I snatch at her cold hands tightly, and I hold her as if I would keep her from swimming away. “You’re not cursed, daughter. You are the finest and rarest of all my children, the most beautiful, the most beloved. You know that. What curse could stick to you?”
The gaze she turns on me is darkened with horror, as if she has seen her death. “You will never surrender, you will never let us be. Your ambition will be the death of my brothers, and when they are dead you will put me on the throne. You would rather have the throne than your sons, and when they are both dead, you will put me on my dead brother’s throne. You love the crown more than your children.”

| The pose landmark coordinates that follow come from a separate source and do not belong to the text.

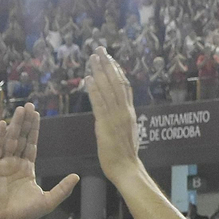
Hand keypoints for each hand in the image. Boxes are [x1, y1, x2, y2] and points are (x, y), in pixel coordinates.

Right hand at [0, 104, 78, 218]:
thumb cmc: (24, 213)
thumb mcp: (48, 200)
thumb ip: (62, 189)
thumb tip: (77, 176)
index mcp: (27, 168)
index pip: (32, 144)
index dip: (34, 130)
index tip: (37, 115)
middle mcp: (15, 163)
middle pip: (21, 138)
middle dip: (26, 122)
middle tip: (29, 105)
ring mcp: (3, 164)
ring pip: (10, 140)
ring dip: (15, 125)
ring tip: (20, 110)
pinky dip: (0, 137)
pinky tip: (5, 124)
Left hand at [85, 49, 141, 182]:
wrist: (127, 169)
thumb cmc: (125, 155)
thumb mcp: (127, 133)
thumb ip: (123, 120)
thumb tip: (120, 112)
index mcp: (129, 113)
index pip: (124, 86)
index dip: (117, 71)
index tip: (110, 58)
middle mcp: (124, 111)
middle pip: (116, 82)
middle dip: (107, 64)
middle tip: (99, 49)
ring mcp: (116, 117)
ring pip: (108, 89)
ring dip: (99, 72)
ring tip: (92, 58)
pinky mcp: (105, 125)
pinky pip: (99, 104)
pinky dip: (94, 90)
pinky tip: (88, 78)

I shake my head to deny the power of her words. This is my little girl, this is my easy, simple child, this is my pet, my Elizabeth. She is the very bone of my bone. She has never had a thought that I did not put in her head. “You cannot know such a thing; it’s not true. You cannot know. The river cannot tell you such a thing, and you cannot hear it, and it’s not true.”
“I will take my own brother’s throne,” she says as if she cannot hear me. “And you will be glad of it, for your ambition is your curse, so the river says.”